((

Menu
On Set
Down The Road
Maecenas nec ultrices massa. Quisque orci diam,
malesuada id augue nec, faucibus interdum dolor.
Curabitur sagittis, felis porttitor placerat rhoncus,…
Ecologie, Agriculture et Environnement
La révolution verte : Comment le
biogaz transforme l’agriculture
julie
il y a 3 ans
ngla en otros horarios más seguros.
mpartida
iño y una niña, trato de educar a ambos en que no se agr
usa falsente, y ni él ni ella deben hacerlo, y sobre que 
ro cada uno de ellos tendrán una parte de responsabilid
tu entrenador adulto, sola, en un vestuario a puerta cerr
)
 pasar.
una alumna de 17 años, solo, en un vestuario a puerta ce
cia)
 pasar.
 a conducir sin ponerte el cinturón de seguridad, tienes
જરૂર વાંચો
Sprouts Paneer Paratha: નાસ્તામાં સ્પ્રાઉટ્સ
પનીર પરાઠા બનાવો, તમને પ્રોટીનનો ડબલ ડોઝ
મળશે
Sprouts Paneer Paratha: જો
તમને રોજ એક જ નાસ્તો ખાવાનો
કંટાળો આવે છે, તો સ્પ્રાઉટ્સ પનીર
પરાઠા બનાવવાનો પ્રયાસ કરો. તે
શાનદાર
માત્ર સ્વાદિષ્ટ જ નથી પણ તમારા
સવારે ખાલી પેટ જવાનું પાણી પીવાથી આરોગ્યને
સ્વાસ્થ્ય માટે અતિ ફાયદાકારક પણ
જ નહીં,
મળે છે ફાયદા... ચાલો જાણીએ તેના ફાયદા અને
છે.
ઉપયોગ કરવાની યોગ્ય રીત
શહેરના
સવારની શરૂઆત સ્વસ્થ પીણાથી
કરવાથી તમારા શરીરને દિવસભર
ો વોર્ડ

))

▸ **Problem to solve**
An exact copy of every record is needed; write it out in full.

▸ **Answer to the problem**
Menu
On Set
Down The Road
Maecenas nec ultrices massa. Quisque orci diam,
malesuada id augue nec, faucibus interdum dolor.
Curabitur sagittis, felis porttitor placerat rhoncus,…
Ecologie, Agriculture et Environnement
La révolution verte : Comment le
biogaz transforme l’agriculture
julie
il y a 3 ans
ngla en otros horarios más seguros.
mpartida
iño y una niña, trato de educar a ambos en que no se agr
usa falsente, y ni él ni ella deben hacerlo, y sobre que 
ro cada uno de ellos tendrán una parte de responsabilid
tu entrenador adulto, sola, en un vestuario a puerta cerr
)
 pasar.
una alumna de 17 años, solo, en un vestuario a puerta ce
cia)
 pasar.
 a conducir sin ponerte el cinturón de seguridad, tienes
જરૂર વાંચો
Sprouts Paneer Paratha: નાસ્તામાં સ્પ્રાઉટ્સ
પનીર પરાઠા બનાવો, તમને પ્રોટીનનો ડબલ ડોઝ
મળશે
Sprouts Paneer Paratha: જો
તમને રોજ એક જ નાસ્તો ખાવાનો
કંટાળો આવે છે, તો સ્પ્રાઉટ્સ પનીર
પરાઠા બનાવવાનો પ્રયાસ કરો. તે
શાનદાર
માત્ર સ્વાદિષ્ટ જ નથી પણ તમારા
સવારે ખાલી પેટ જવાનું પાણી પીવાથી આરોગ્યને
સ્વાસ્થ્ય માટે અતિ ફાયદાકારક પણ
જ નહીં,
મળે છે ફાયદા... ચાલો જાણીએ તેના ફાયદા અને
છે.
ઉપયોગ કરવાની યોગ્ય રીત
શહેરના
સવારની શરૂઆત સ્વસ્થ પીણાથી
કરવાથી તમારા શરીરને દિવસભર
ો વોર્ડ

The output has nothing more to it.